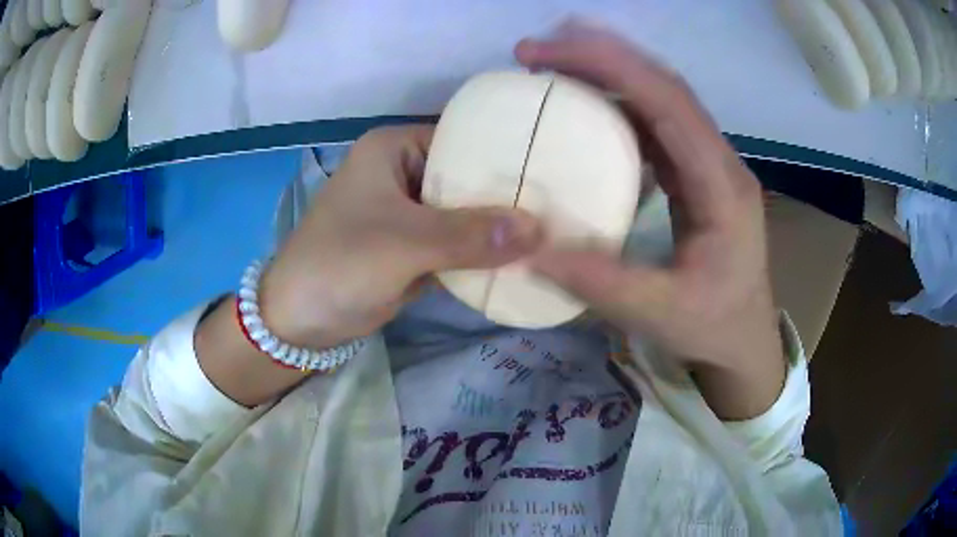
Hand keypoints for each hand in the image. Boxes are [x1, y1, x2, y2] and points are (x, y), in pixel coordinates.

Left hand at [260, 126, 542, 349]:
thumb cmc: (338, 266)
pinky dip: (483, 252)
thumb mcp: (403, 245)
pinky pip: (458, 242)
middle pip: (469, 178)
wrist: (298, 323)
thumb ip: (469, 236)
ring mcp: (410, 212)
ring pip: (467, 213)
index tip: (554, 175)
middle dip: (508, 198)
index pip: (466, 140)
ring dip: (498, 228)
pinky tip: (521, 257)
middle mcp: (405, 172)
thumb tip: (539, 229)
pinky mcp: (414, 247)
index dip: (509, 156)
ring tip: (552, 231)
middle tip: (560, 208)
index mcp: (394, 149)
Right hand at [517, 24, 784, 418]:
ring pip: (659, 97)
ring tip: (551, 64)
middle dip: (601, 55)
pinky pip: (655, 123)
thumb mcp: (660, 314)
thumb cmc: (714, 327)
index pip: (669, 102)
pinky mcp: (694, 173)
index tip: (547, 52)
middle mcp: (718, 160)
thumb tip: (529, 247)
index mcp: (722, 186)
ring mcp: (707, 163)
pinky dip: (615, 102)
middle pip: (664, 85)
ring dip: (607, 71)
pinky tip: (582, 105)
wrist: (744, 338)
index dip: (610, 65)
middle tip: (536, 50)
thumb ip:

* Task details:
Would you repeat the material above exactly, line for line, from its first line to the line with "wrist: (298, 323)", including both and skipping every picture?

* Answer box:
Hand keypoints for each hand in the image. Boxes are [x1, y1, x2, y2] and points are (x, y), in pixel coordinates.

Left hand at [260, 126, 542, 349]:
thumb cmc: (338, 266)
pinky dip: (483, 252)
thumb mcp: (403, 245)
pinky pip: (458, 242)
middle pip: (469, 178)
wrist: (298, 323)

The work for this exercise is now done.